To the guy in HoJo who told us to move our pizza box at 12 a.m. and claimed to be an RA: Stop being a creeper.

To the person who wrote “I LOVE ANAL” on the back of my pollen-covered car in the PR lot: WTF happened to the classic “Wash Me”?

Dear couple who had a

make-out session in front of me during the Beethoven Violin Concerto: This is a London Philharmonic concert at Memorial Hall — not some grade D movie at a deserted movie theater.

Hey business school hand dryer: Want to get freaky?

To the two girls attempting to streak in the quad on Saturday night: Covering yourself up as you run through Polk Place is cheating.

To the guys who stand in their yard shirtless on Church Street every day doing manly things: I hear Tool Academy is now taking applications.

Dear Chapel Hill drivers:  When you decide to stop at crosswalks, I will use the crosswalks.

If you put a Wendy’s in the Union, it will actually be

environmentally friendly.
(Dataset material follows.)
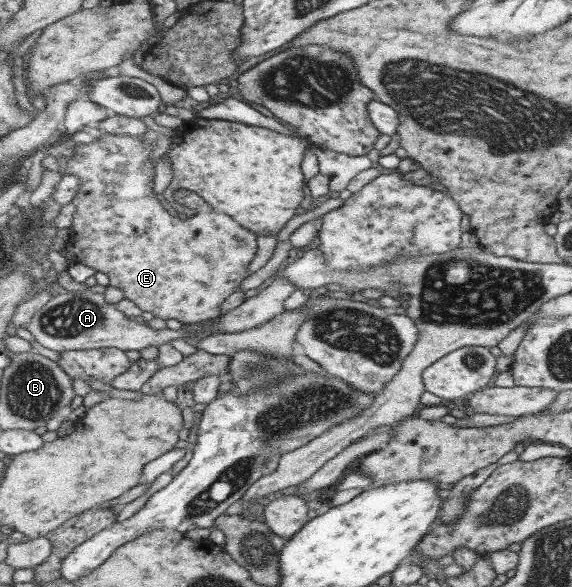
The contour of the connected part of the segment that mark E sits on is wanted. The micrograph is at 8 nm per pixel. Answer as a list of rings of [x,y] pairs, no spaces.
[[[102,133],[95,143],[80,144],[75,158],[67,164],[62,176],[79,178],[79,190],[71,200],[75,206],[70,240],[66,246],[68,260],[77,261],[105,273],[111,285],[122,288],[126,298],[139,309],[161,320],[178,320],[183,325],[218,320],[223,302],[251,274],[248,264],[259,251],[258,234],[244,228],[237,220],[219,212],[205,216],[173,218],[157,200],[153,190],[155,164],[151,162],[153,147],[141,143],[141,136]]]

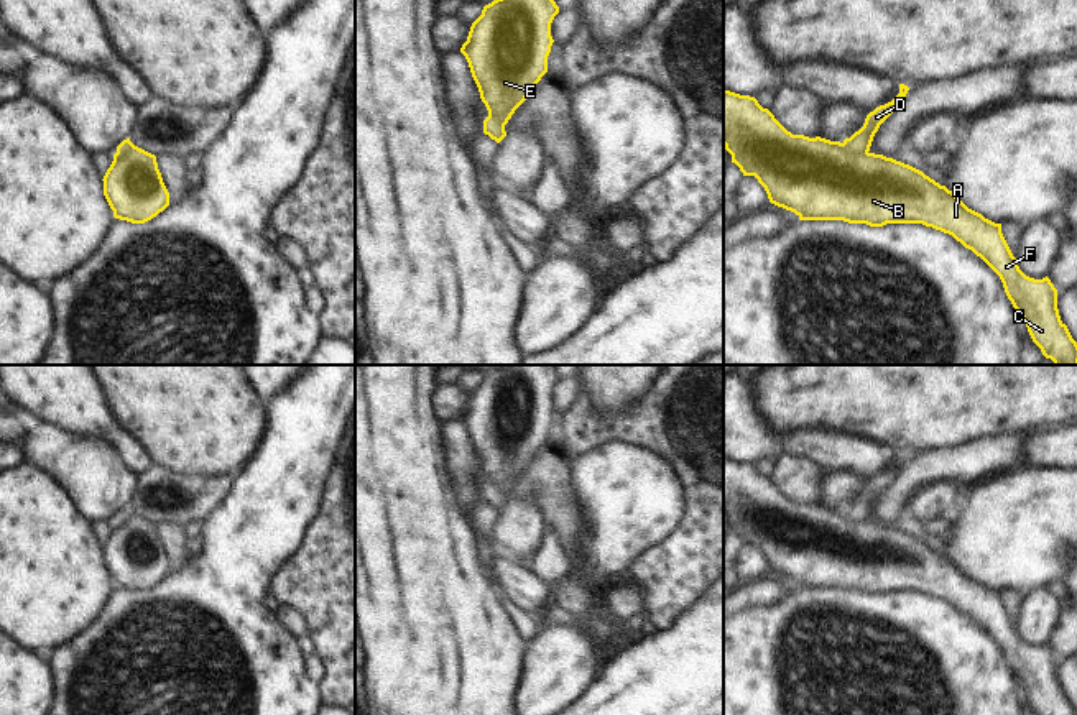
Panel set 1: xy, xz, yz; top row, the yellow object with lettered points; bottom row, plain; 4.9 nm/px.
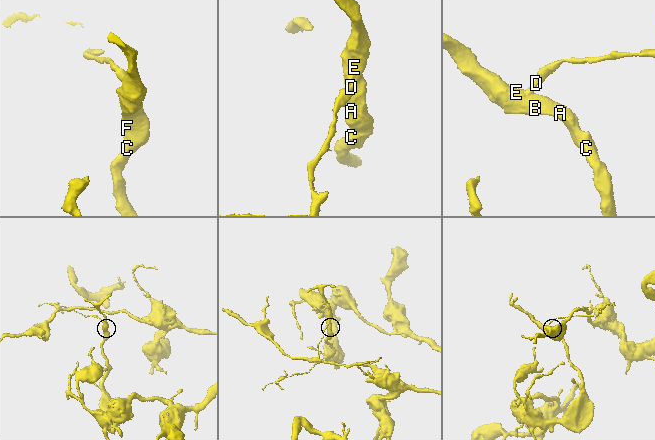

I won’t need to drive my SUV all the way to Carrboro to get a Frosty.

To the girl who threw up during our SOCI 101 class: I have to pregame to bear it, too.

To 3 a.m.: We’ve got to stop meeting this way. I’d much rather sleep with you.

To the treadmill in the SRC: I agree that the “Cha Cha Slide” is catchy, but “REVERSE REVERSE!” is NOT an appropriate action for a treadmill.

Dear workout partner: Stop saying things like “I felt you come down and just couldn’t push any more” when I’m bench pressing.

To the basketball players: If only you were as hardcore about the game as you are about Twitter.

To the girl smuggling three stuffed animals in her backpack: You’re either insane or my new best friend.

To the guy who proceeded to wake the dead with his iPhone in the UL: Ever hear of

courtesy? I guess there’s no app for that.

Dear guy waving at the fish in the Union: Get a life.

Campus Health charged me $7.50 for ONE Benadryl. Is this how they make their money?!

To the abled guy who just used the UL elevator: Damn, you’re cute, but are you really that lazy?

Dear sexy Chinese 102 prof: You accessorize like a goddess.